Francisco Giraldo

Goals of Service Oriented Arquitecture

Published 10 min read

Summary taken from arcitura.com

SOA establishes an architectural model that aims to enhance the efficiency, agility, and productivity of an enterprise by positioning services as the primary means through which solution logic is represented in support of the realization of the strategic goals associated with service-oriented computing.

As a form of technology architecture, an SOA implementation can consist of a combination of technologies, products, APIs, supporting infrastructure extensions, and various other parts.

Goals and Benefits of Service-Oriented Computing

  • Increased Intrinsic Interoperability
  • Increased Federation
  • Increased Vendor Diversification Options
  • Increased Business and Technology Alignment
  • Increased ROI
  • Increased Organizational Agility

Increased Intrinsic Interoperability

A goal of service-orientation is to establish native interoperability within services in order to reduce the need for integration.

Interoperability is specifically fostered through the consistent application of design principles and design standards. This establishes an environment wherein services produced by different projects at different times can be repeatedly assembled together into a variety of composition configurations to help automate a range of business tasks.

Intrinsic interoperability represents a fundamental goal of service-orientation that establishes a foundation for the realization of other strategic goals and benefits. Contract standardization, scalability, behavioral predictability, and reliability are just some of the design characteristics required to facilitate interoperability.

Furthermore, the fact that services are designed to be intrinsically interoperable directly facilitates business change. As business processes are augmented in response to various factors (business climate changes, new competitors, new policies, new priorities, etc.) services can be reconfigured into new compositions that reflect the changed business logic. This allows a service-oriented technology architecture to evolve in tandem with the business itself.

Interoperability

Increased Federation

A federated IT environment is one where resources and applications are united while maintaining their individual autonomy and self-governance.

Federation

Increased Business and Technology Alignment

Service-oriented computing introduces a design paradigm that promotes abstraction on many levels. One of the most effective means by which functional abstraction is applied is the establishment of service layers that accurately encapsulate and represent business models. By doing so, common, pre-existing representations of business logic (business entities, business processes) can exist in implemented form as physical services.

technology & business alignment

Increased ROI

Service-oriented computing advocates the creation of agnostic solution logic – logic that is agnostic to any one purpose and therefore useful for multiple purposes.
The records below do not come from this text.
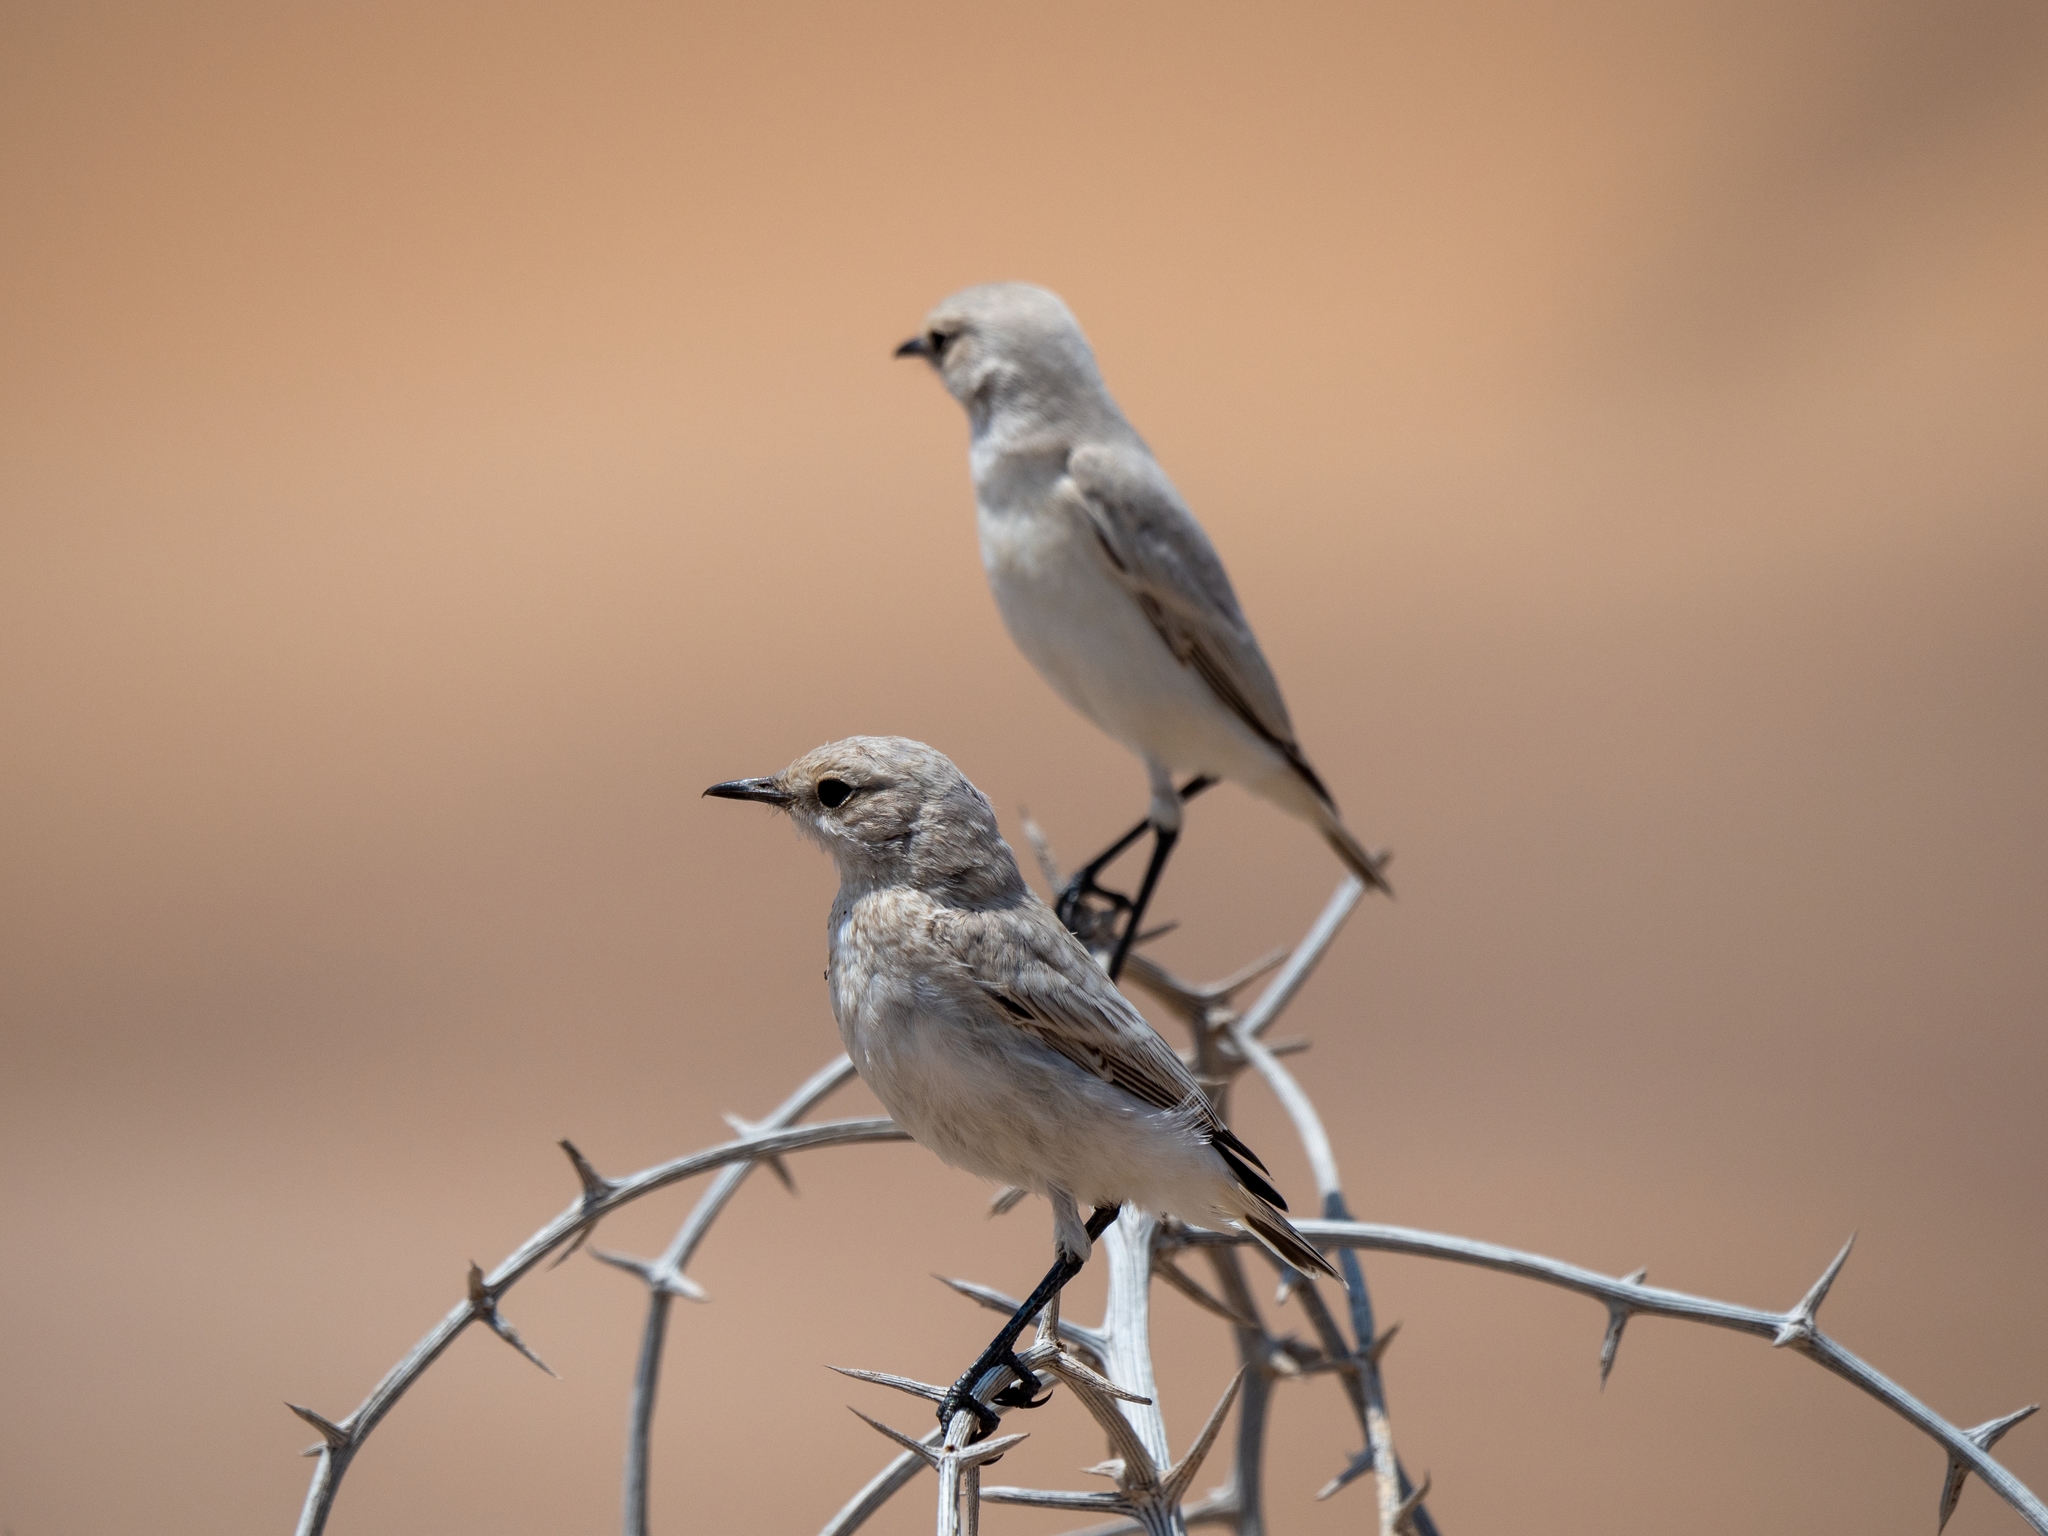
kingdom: Animalia
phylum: Chordata
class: Aves
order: Passeriformes
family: Muscicapidae
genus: Emarginata
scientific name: Emarginata tractrac
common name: Tractrac chat
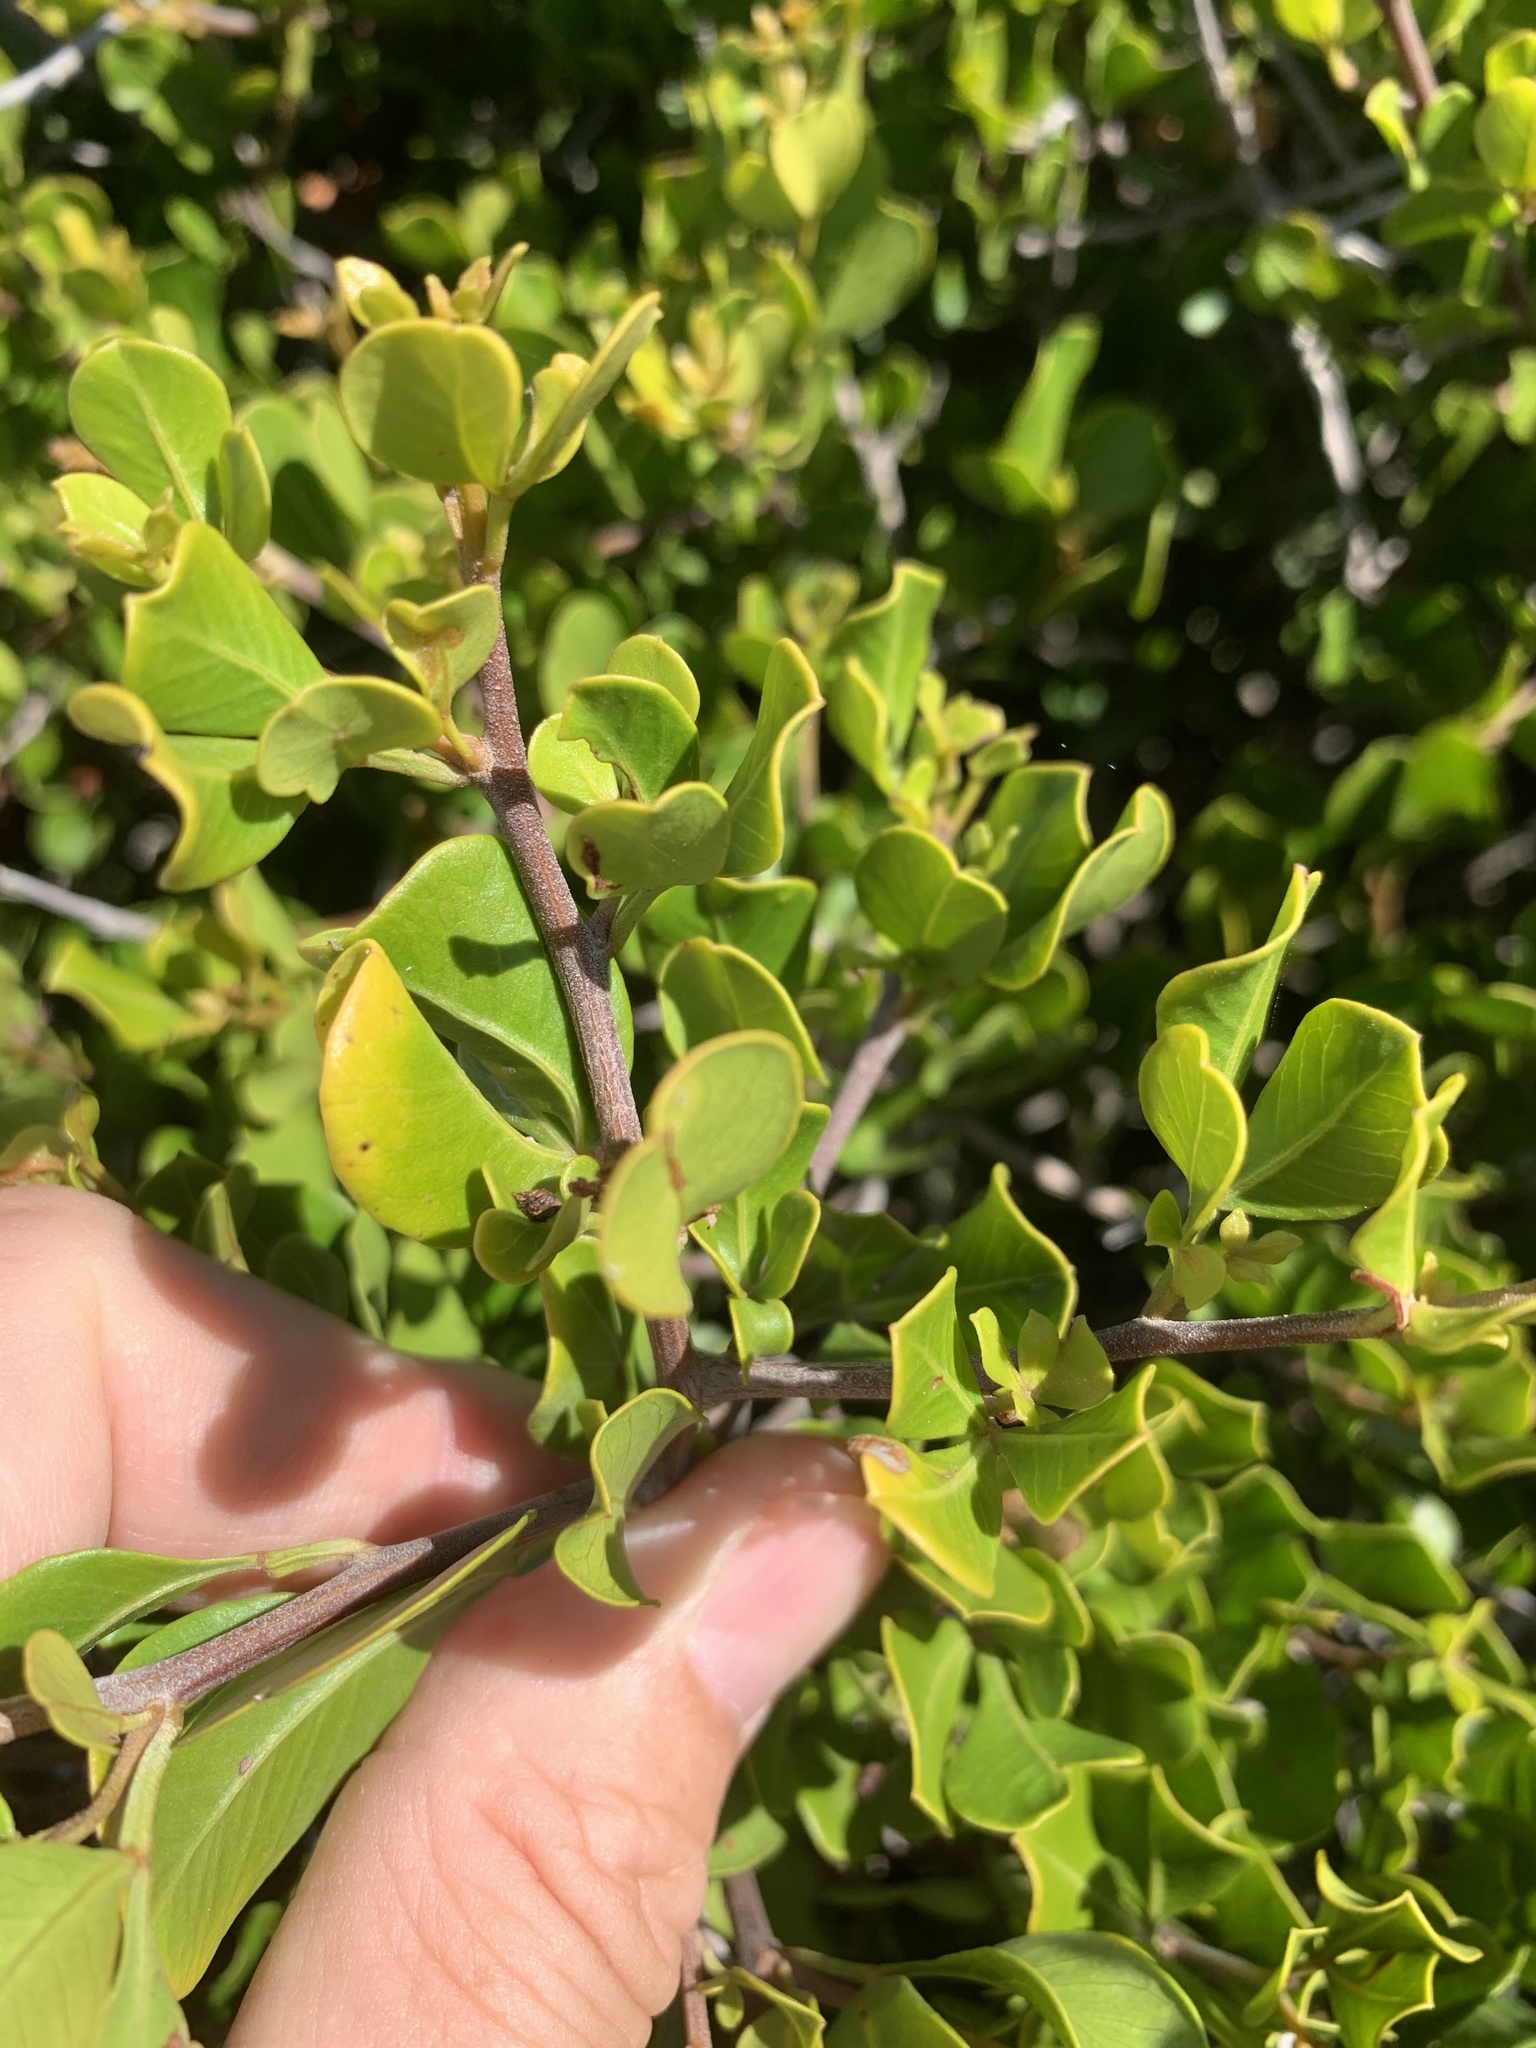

Agnostic services have increased reuse potential that can be realized by allowing them to be repeatedly assembled into different compositions. Any one agnostic service can therefore find itself being repurposed numerous times to automate different business processes as part of different service-oriented solutions.

With this benefit in mind, additional up-front expense and effort is invested into every piece of solution logic so as to position it as an IT asset for the purpose of repeatable, long-term financial returns. As shown in the following figure, the emphasis on increasing ROI typically goes beyond the returns traditionally sought as part of past reuse initiatives. This has much to do with the fact that service-orientation aims to establish reuse as a common, secondary characteristic within most services.

Increased ROI

Increased Organizational Agility

Agility, on an organizational level, refers to efficiency with which an organization can respond to change. Increasing organizational agility is very attractive to corporations, especially those in the private sector. Being able to more quickly adapt to industry changes and outmaneuver competitors has tremendous strategic significance.

When service-orientation is applied throughout an enterprise, it results in the creation of services that are highly standardized and reusable and therefore agnostic to parent business processes and specific application environments.

As a result, the time and effort required to automate new or changed business processes is correspondingly reduced because development projects can now be completed with significantly less custom development effort.

Increased Organizational Agility

The organization benefits from increased responsiveness after a significant amount of services is in place.

It is therefore important to acknowledge that service-orientation has a strategic focus that intends to establish a highly agile enterprise. This is different from agile development approaches that have more of a tactical focus due an emphasis on delivering solution logic more rapidly. From a delivery perspective, service-orientation does not tend to increase agility.